Aşağıda verilen genlerden hangisinin mutasyonları kalıtsal meme kanseri gelişimi ile ilişkili değildir?
A)BRCA1
B) BRCA2
C) P53
D) APC
E) PTEN
Kalıtsal meme kanseri gelişimi ile ilişkili olmayan gen D) APC‘dir.
Kalıtsal Meme Kanseri ve İlişkili Genler
Kalıtsal meme kanseri, genetik yatkınlık nedeniyle meme kanseri riskinin önemli ölçüde arttığı durumları ifade eder. Bu yatkınlık genellikle belirli genlerdeki kalıtsal mutasyonlardan kaynaklanır.
İnceleyelim:
A) BRCA1 ve B) BRCA2: Bu iki gen, kalıtsal meme kanseri riskinin en önemli belirleyicileridir. Normalde DNA onarımında rol oynayan tümör baskılayıcı genlerdir. Bu genlerdeki kalıtsal mutasyonlar, kadınlarda meme kanseri riskini yaşam boyu önemli ölçüde artırırken, erkeklerde de meme kanseri ve diğer kanser türlerinin (örneğin yumurtalık, prostat, pankreas kanseri) riskini yükseltir.
C) P53 (TP53): Bu gen, “genomun koruyucusu” olarak bilinen bir tümör baskılayıcı gendir. Hücre döngüsü kontrolünde, DNA onarımında ve apoptozda (programlı hücre ölümü) merkezi bir role sahiptir. TP53 genindeki kalıtsal mutasyonlar Li-Fraumeni sendromuna neden olur. Bu sendrom, meme kanseri de dahil olmak üzere birçok farklı kanser türünün (sarkomlar, beyin tümörleri, lösemi vb.) erken yaşta gelişim riskini büyük ölçüde artırır. Dolayısıyla, P53 mutasyonları kalıtsal meme kanseri ile ilişkilidir.

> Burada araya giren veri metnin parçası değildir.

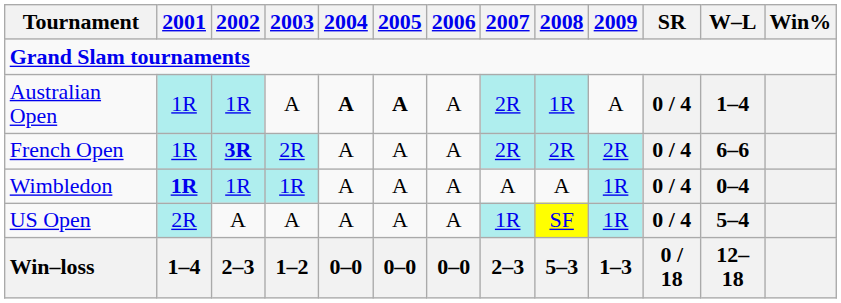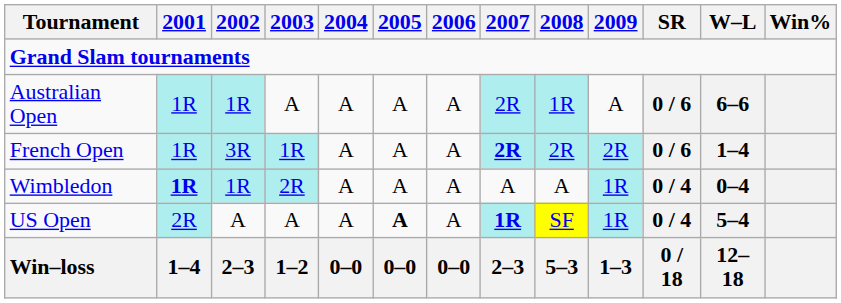Australian Open | 2004: bold -> normal
Australian Open | 2005: bold -> normal
Australian Open | SR: 0 / 4 -> 0 / 6
Australian Open | W–L: 1–4 -> 6–6
French Open | 2002: bold -> normal
French Open | 2003: 2R -> 1R
French Open | 2007: normal -> bold
French Open | SR: 0 / 4 -> 0 / 6
French Open | W–L: 6–6 -> 1–4
Wimbledon | 2003: 1R -> 2R
US Open | 2005: normal -> bold
US Open | 2007: normal -> bold
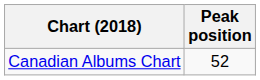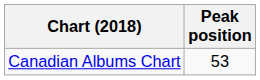Canadian Albums Chart | Peak position: 52 -> 53
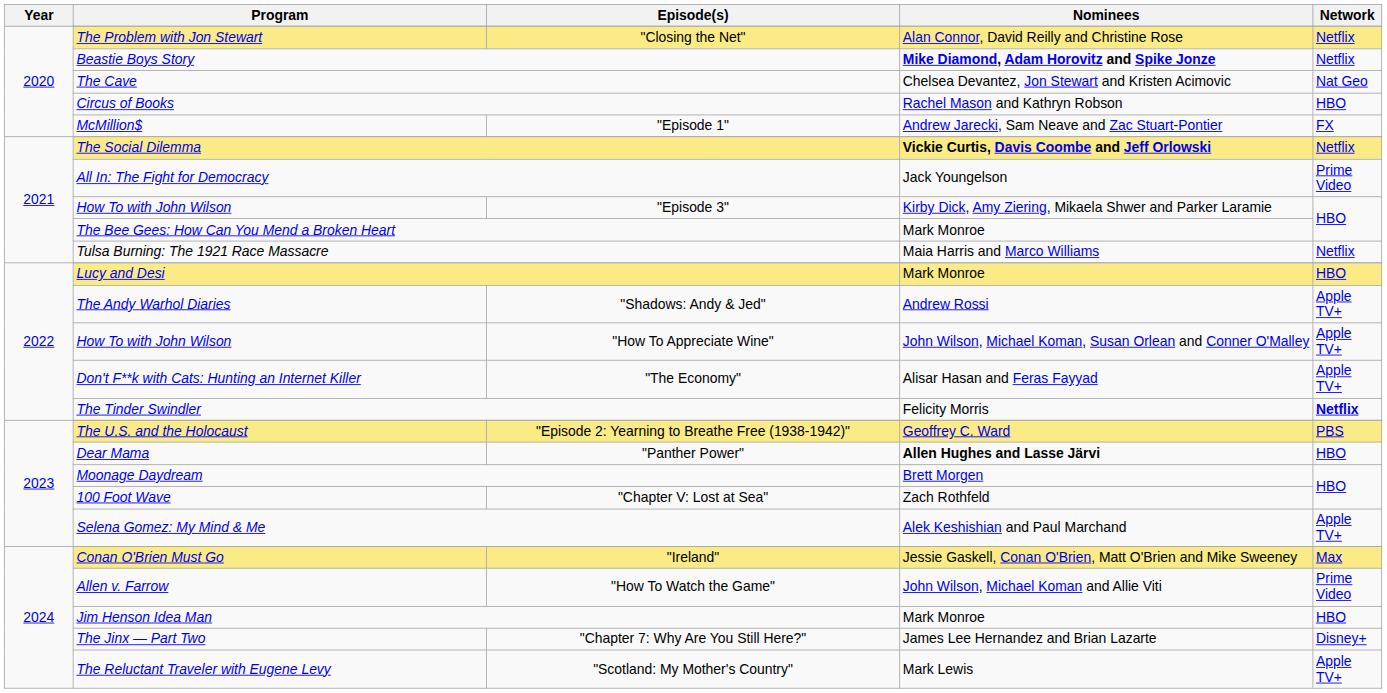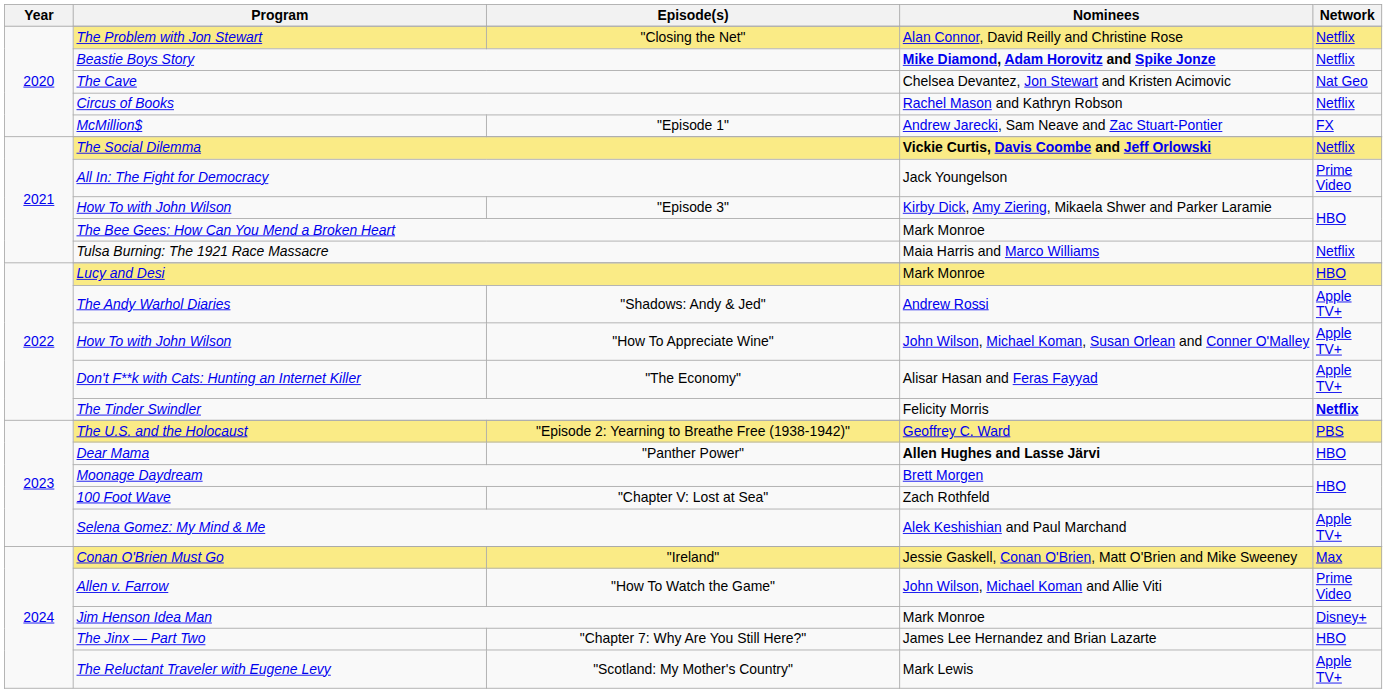Circus of Books | Network: HBO -> Netflix
Jim Henson Idea Man | Network: HBO -> Disney+
"Chapter 7: Why Are You Still Here?" | Network: Disney+ -> HBO
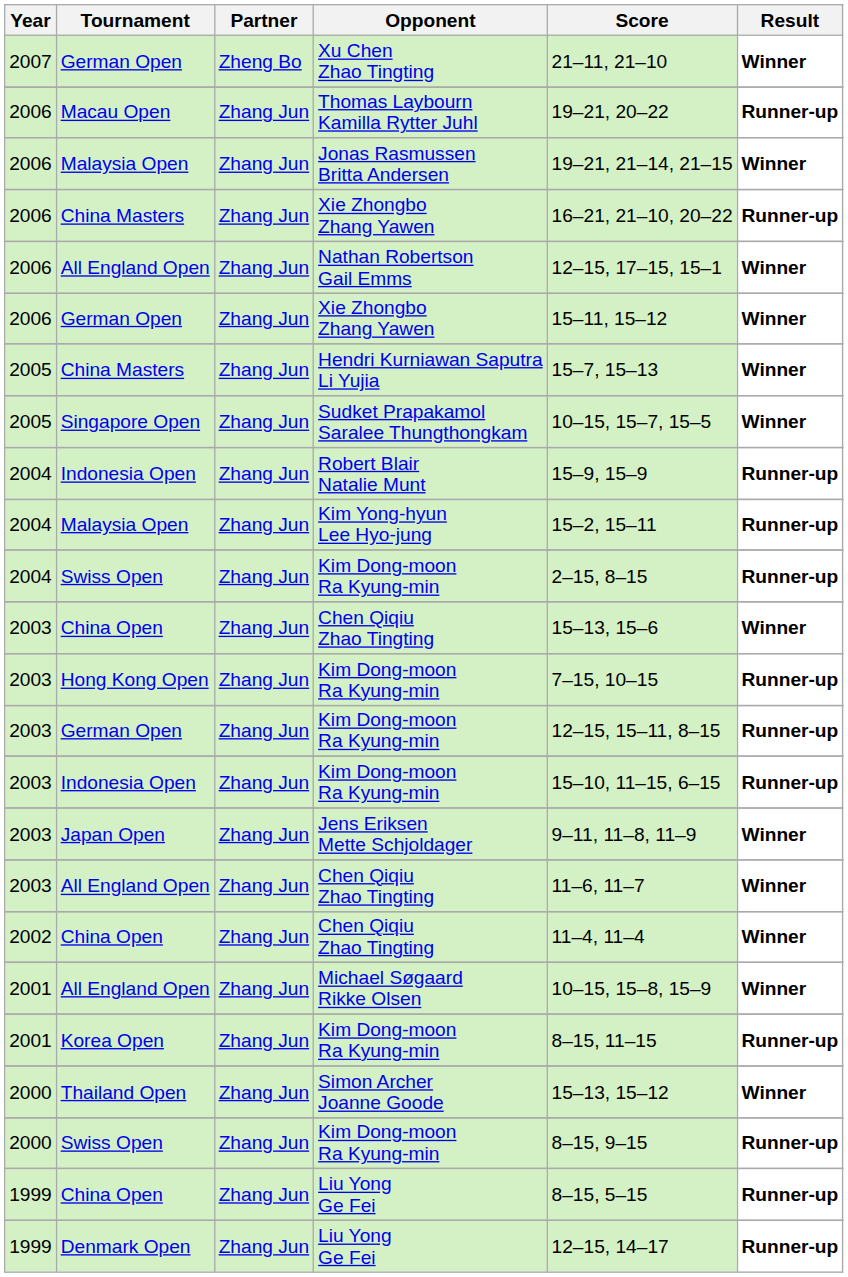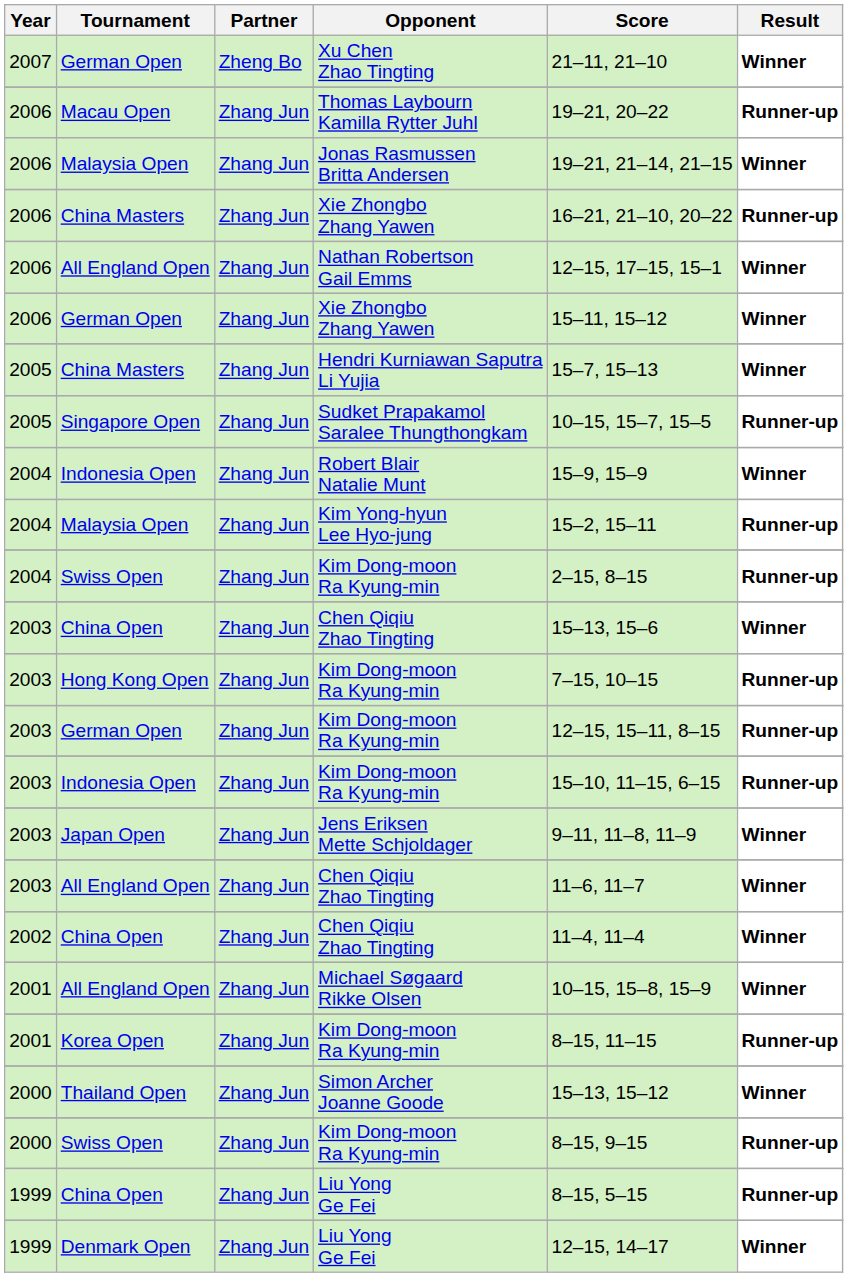Sudket Prapakamol Saralee Thungthongkam | Result: Winner -> Runner-up
Robert Blair Natalie Munt | Result: Runner-up -> Winner
Denmark Open / Liu Yong Ge Fei | Result: Runner-up -> Winner
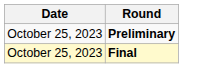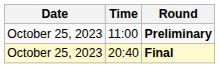+ column: Time | 11:00 | 20:40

D) APC (Adenomatous Polyposis Coli): Bu gen, ailevi adenomatöz polipozis (FAP) adı verilen kalıtsal bir sendromla ilişkilidir. FAP, kolonda yüzlerce veya binlerce polipin gelişimi ve yüksek kolorektal kanser riski ile karakterizedir. APC genindeki mutasyonların meme kanseri riski ile doğrudan ve birincil bir ilişkisi yoktur. Bazı çalışmalarda FAP sendromu olan hastalarda diğer kanser türlerinde hafif bir artış olabileceği belirtilse de, APC gen mutasyonları doğrudan kalıtsal meme kanseri sendromlarının ana etkeni olarak kabul edilmez.
E) PTEN: Bu gen de bir tümör baskılayıcı gendir ve hücre büyümesi, proliferasyonu, hayatta kalması ve apoptoz gibi birçok hücresel süreçte rol oynar. PTEN genindeki kalıtsal mutasyonlar Cowden sendromuna neden olur. Cowden sendromu, meme kanseri (özellikle lobüler meme kanseri), tiroid kanseri ve endometrium kanseri dahil olmak üzere çeşitli kanserlere yatkınlığı artırır. Dolayısıyla, PTEN mutasyonları kalıtsal meme kanseri ile ilişkilidir.
Bu bağlamda, APC geni kalıtsal kolorektal kansere yatkınlık yaratan bir gen olup, kalıtsal meme kanseri gelişimi ile doğrudan ve temel bir ilişki içinde değildir.
Kalıtsal Meme Kanseri ile ilişkili genler:
A) BRCA1; En sık kalıtsal meme ve over kanseriyle ilişkili tümör supresör gen.
B) BRCA2; BRCA1 gibi, kalıtsal meme ve over kanserinde önemli rol oynar.
C) P53; Li-Fraumeni sendromu kapsamında kalıtsal meme kanseri riskini artırır.
E) PTEN; Cowden sendromunda yer alır. Kalıtsal meme kanseri riskini artırır.
Kalıtsal meme kanseriyle ilişkili genlerin en bilinenleri BRCA1, BRCA2, TP53 (P53), PTEN ve PALB2 gibi genlerdir. Bu genlerdeki mutasyonlar meme kanseri riskini önemli ölçüde artırır.
Ancak APC (Adenomatous Polyposis Coli) geni, familial adenomatous polyposis (FAP) ile ilişkilidir ve öncelikle kolorektal kanser riskini artırır. Meme kanseriyle doğrudan güçlü bir ilişkisi yoktur.